The patient tolerated the procedure very well.

PREOPERATIVE DIAGNOSIS:
1. Status post removal of multiple adenomatous colon polyps.
2. Family history of colon cancer.

POSTOPERATIVE DIAGNOSIS:
1. Multiple benign appearing sessile polyps. All were removed as described above.
2. Mild diverticulosis of the sigmoid colon.
 
polyp removal

I see two techniques used on this report: 45385 + 45380...do you collegues agree:confused:


PROCEDURE: Pancolonoscopy with multiple polypectomies.

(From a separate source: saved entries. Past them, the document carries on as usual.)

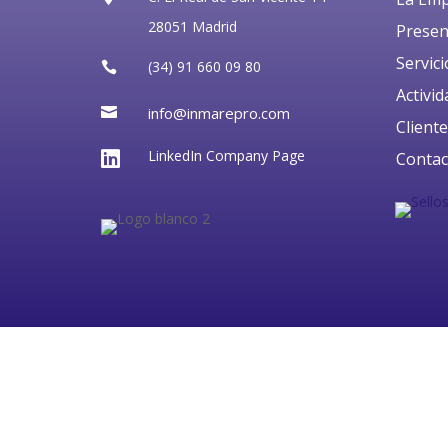
28051 Madrid
Presen
Servici
(34) 91 660 09 80

Activi
info@inmarepro.com

Client
LinkedIn Company Page

Contac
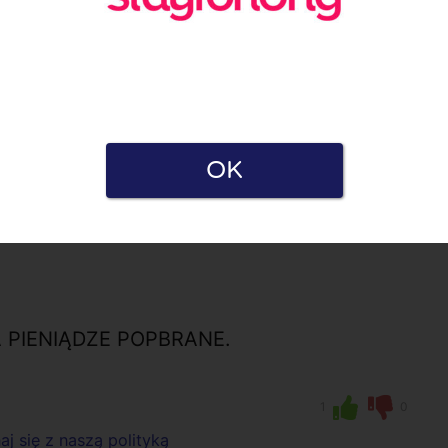
zustwo!
2
0
j się z naszą polityką
OK
:24
 PIENIĄDZE POPBRANE.
1
0
j się z naszą polityką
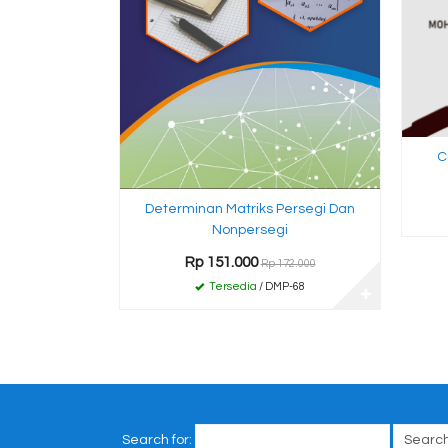
C
Determinan Matriks Persegi Dan
Nonpersegi
Rp 151.000
Rp 172.000
Tersedia
/ DMP-68
✚
Search for:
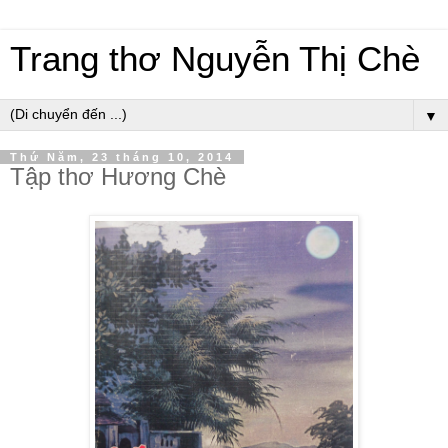
Trang thơ Nguyễn Thị Chè
▼
Thứ Năm, 23 tháng 10, 2014
Tập thơ Hương Chè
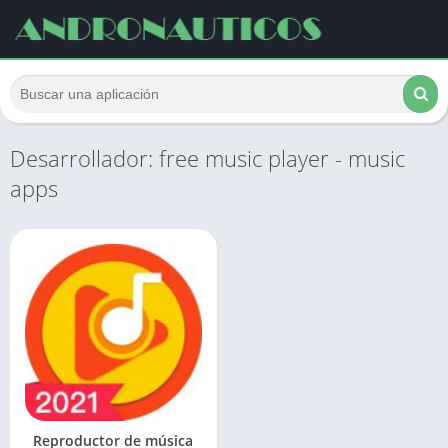
Desarrollador: free music player - music
apps
Reproductor de música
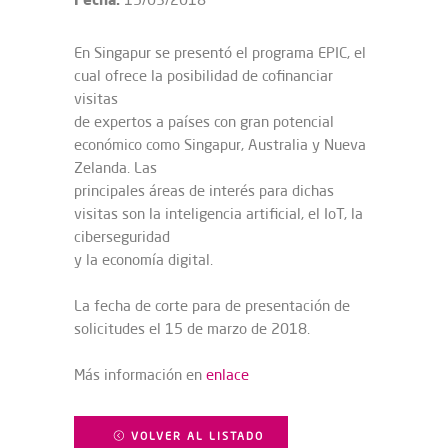
En Singapur se presentó el programa EPIC, el
cual ofrece la posibilidad de cofinanciar
visitas
de expertos a países con gran potencial
económico como Singapur, Australia y Nueva
Zelanda. Las
principales áreas de interés para dichas
visitas son la inteligencia artificial, el IoT, la
ciberseguridad
y la economía digital.
La fecha de corte para de presentación de
solicitudes el 15 de marzo de 2018.
Más información en
enlace
VOLVER AL LISTADO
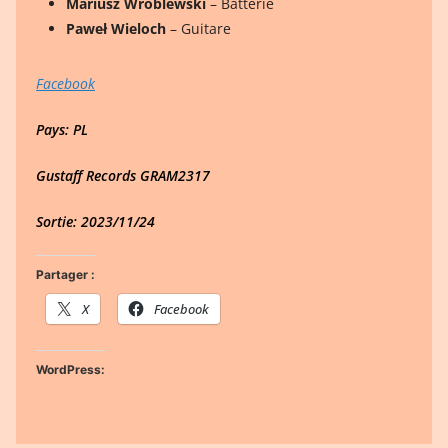
Mariusz Wróblewski
– Batterie
Paweł Wieloch
– Guitare
Facebook
Pays: PL
Gustaff Records GRAM2317
Sortie: 2023/11/24
Partager :
X
Facebook
WordPress:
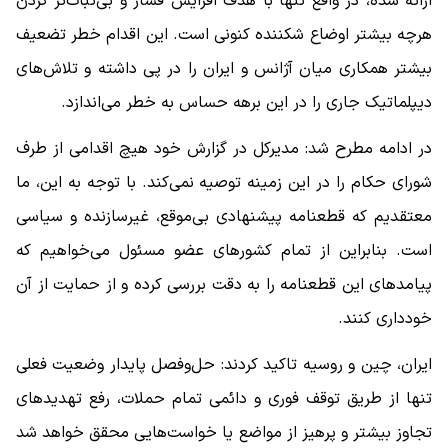
ارائه شده، در واقع تنها با هدف افزایش فشار و بی‌ثبات‌تر کردن
هرچه بیشتر اوضاع شکننده کنونی است. این اقدام خطر تضعیف
بیشتر همکاری میان آژانس و ایران را در پی داشته و تلاش‌های
دیپلماتیک جاری را در این برهه حساس به خطر می‌اندازد.
در ادامه مطرح شد: مدیرکل در گزارش خود هیچ اقدامی از طرف
شورای حکام را در این زمینه توصیه نمی‌کند. با توجه به این، ما
معتقدیم که قطعنامه پیشنهادی بی‌موقع، غیرسازنده و سیاسی
است. بنابراین از تمام کشورهای عضو مسئول می‌خواهیم که
پیامدهای این قطعنامه را به دقت بررسی کرده و از حمایت از آن
خودداری کنند.
ایران، چین و روسیه تاکید کردند: حل‌وفصل پایدار وضعیت فعلی
تنها از طریق توقف فوری و دائمی تمام حملات، رفع تهدیدهای
تجاوز بیشتر و پرهیز از مواضع یا خواست‌هایی محقق خواهد شد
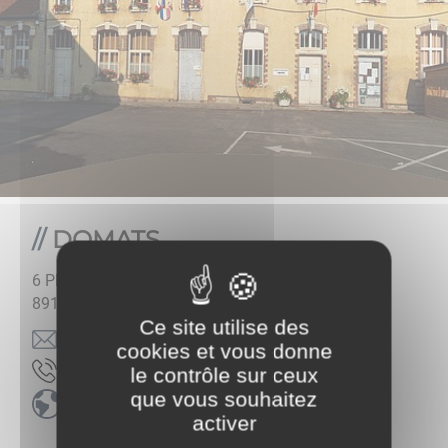
DOMATS
6 Place de l'Eglise
89150
DOMATS
Ce site utilise des
rf.oodanaw@stamodeiriam
cookies et vous donne
0913686830
le contrôle sur ceux
que vous souhaitez
Mairie de Domats sur Google Maps
activer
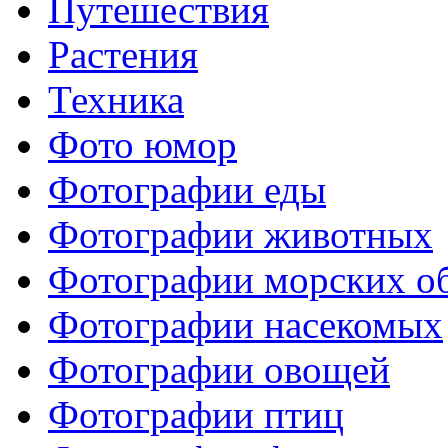
Путешествия
Растения
Техника
Фото юмор
Фотографии еды
Фотографии животных
Фотографии морских о
Фотографии насекомых
Фотографии овощей
Фотографии птиц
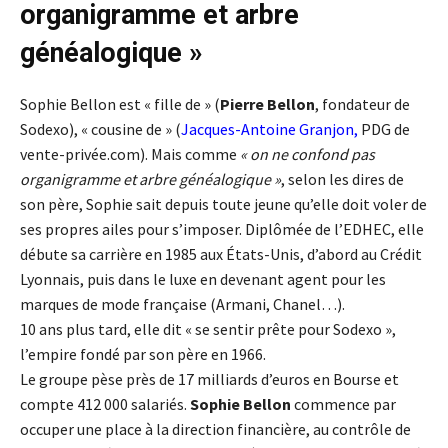
organigramme et arbre
généalogique »
Sophie Bellon est « fille de » (
Pierre Bellon
, fondateur de
Sodexo), « cousine de » (
Jacques-Antoine Granjon
,
PDG de
vente-privée.com). Mais comme
« on ne confond pas
organigramme et arbre généalogique »
, selon les dires de
son père, Sophie sait depuis toute jeune qu’elle doit voler de
ses propres ailes pour s’imposer. Diplômée de l’EDHEC, elle
débute sa carrière en 1985 aux États-Unis, d’abord au Crédit
Lyonnais, puis dans le luxe en devenant agent pour les
marques de mode française (Armani, Chanel…).
10 ans plus tard, elle dit « se sentir prête pour Sodexo »,
l’empire fondé par son père en 1966.
Le groupe pèse près de 17 milliards d’euros en Bourse et
compte 412 000 salariés.
Sophie Bellon
commence par
occuper une place à la direction financière, au contrôle de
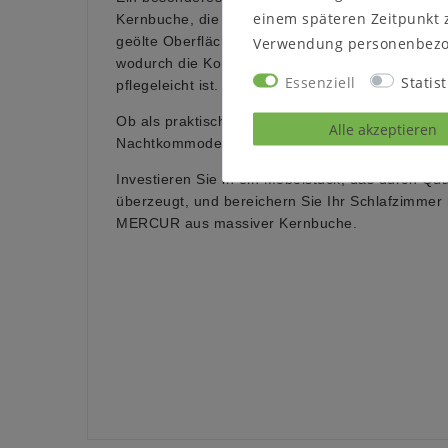
einem späteren Zeitpunkt 
Kernbuche, die für ihre lebendige und markante
geölte Oberfläche schützt das Holz und betont de
Verwendung personenbezo
wodurch die Kommode nicht nur optisch anspre
Essenziell
Statist
pflegeleicht ist.
Ob als praktische Ergänzung neben dem Bett oder
Alle akzeptieren
Nachtkommode MERCUR verbindet Funktionalität 
Investieren Sie in ein Möbelstück, das durch Qual
überzeugt, und bereichern Sie Ihr Schlafzimme
MERCUR aus massiver Kernbuche.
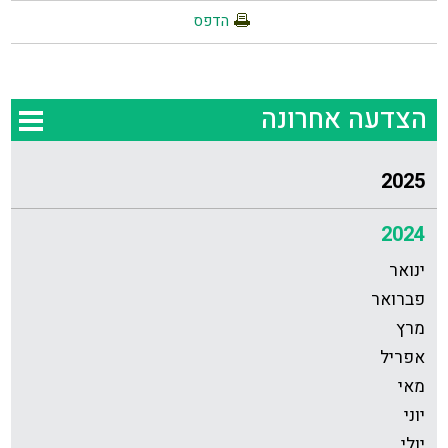
הדפס
הצדעה אחרונה
2025
2024
ינואר
פברואר
מרץ
אפריל
מאי
יוני
יולי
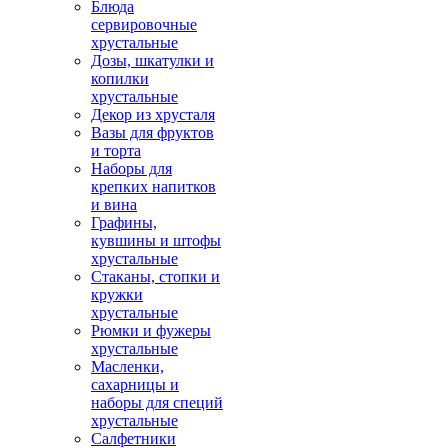
Блюда
сервировочные
хрустальные
Дозы, шкатулки и
копилки
хрустальные
Декор из хрусталя
Вазы для фруктов
и торта
Наборы для
крепких напитков
и вина
Графины,
кувшины и штофы
хрустальные
Стаканы, стопки и
кружки
хрустальные
Рюмки и фужеры
хрустальные
Масленки,
сахарницы и
наборы для специй
хрустальные
Салфетники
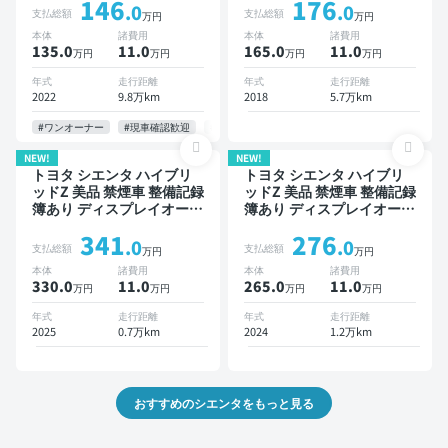
146
176
列シート スマートキー
ETC バックモニター ドラ
.0
.0
支払総額
支払総額
万円
万円
ETC バックモニター ドラ
イブレコーダー 衝突軽減
本体
諸費用
本体
諸費用
イブレコーダー 衝突軽減
両側電動スライドドア 7人
135.0
11
.0
165.0
11
.0
万円
万円
万円
万円
両側電動スライドドア 7人
乗り
乗り
年式
走行距離
年式
走行距離
2022
9.8万km
2018
5.7万km
#ワンオーナー
#現車確認歓迎
#お問い合わせ歓迎
NEW!
NEW!
トヨタ シエンタ ハイブリ
トヨタ シエンタ ハイブリ
ッドZ 美品 禁煙車 整備記録
ッドZ 美品 禁煙車 整備記録
簿あり ディスプレイオーデ
簿あり ディスプレイオーデ
ィオ ※ナビキットあり TV
ィオ ※ナビキットあり TV
341
276
ブラインドスポットモニタ
ブラインドスポットモニタ
.0
.0
支払総額
支払総額
万円
万円
ー オートクルーズ 3列シー
ー オートクルーズ スマー
本体
諸費用
本体
諸費用
ト スマートキー ETC バッ
トキー ETC バックモニタ
330.0
11
.0
265.0
11
.0
万円
万円
万円
万円
クモニター 全方位カメラ
ー ドライブレコーダー 衝
ドライブレコーダー 衝突軽
突軽減 両側電動スライドド
年式
走行距離
年式
走行距離
減 両側電動スライドドア 7
ア
2025
0.7万km
2024
1.2万km
人乗り
おすすめのシエンタをもっと見る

An Olympus CF-140L video colonoscope was passed per anus and advanced without much difficulty, all the way to the apex of the cecum. The appendiceal orifice and ileocecal valve were distinctly identified. Upon withdrawing the scope, the entire colon was examined very well. At the ascending colon, there were three flat, sessile 3-5 mm polyps. All of these were removed completely by electrocautery forceps. At the transverse colon there were four, flat, sessile 3-4 mm polyps. These were likewise removed. At the proximal sigmoid colon, there were two flat, sessile, 3-4 mm polyps, which were again removed by electrocautery forceps. There were a few diverticula noted at the sigmoid colon. At the 20 cm sigmoid colon, there was a 6-7 mm sessile polyp. This was removed completely by snare cautery and retrieved. The rectum was examined well on both and J-maneuver, and appeared normal. Flat, internal hemorrhoids were seen.

The patient tolerated the procedure very well.

PREOPERATIVE DIAGNOSIS:
1. Status post removal of multiple adenomatous colon polyps.
2. Family history of colon cancer.

POSTOPERATIVE DIAGNOSIS:
1. Multiple benign appearing sessile polyps. All were removed as described above.
2. Mild diverticulosis of the sigmoid colon.


I think I would go with 45384 and 45385. I found several articles that indicate bipolar and electrocautery forceps are the same thing (Google electrocautery forceps), so I would use the 45384 instead of the 45380.
any other opinions?

Anna
 
polyp removal

I would use codes 45385 and 45384-51

because all polyps were removed or cauterized - I would not use the 45380 for biopsy

(listed in this order with the -51 on the 45384 based on RVU table from Mcare)
 
I disagree on the -51 modifier. I always use the -59 modifier for colonoscopies.

CPT Assistant, January 2004

"If different techniques are used on separate sites then the code with the highest value should be listed should be listed first on the claim. Other codes should be listed in descending order of value with the modifier -59 to identify that the service was performed at a separate site."

which in your op note, the polyps were in different locations. Also, the OPPS audit should catch that and make sure that you know that a modifier -51 isn't an appropriate modifier for those procedures and to use the -59.
 
Leslie is absolutely correct, this is an ASC as well, therefore the 51 is not even a valid modifier. 59 Modifier is the appropriate modifier.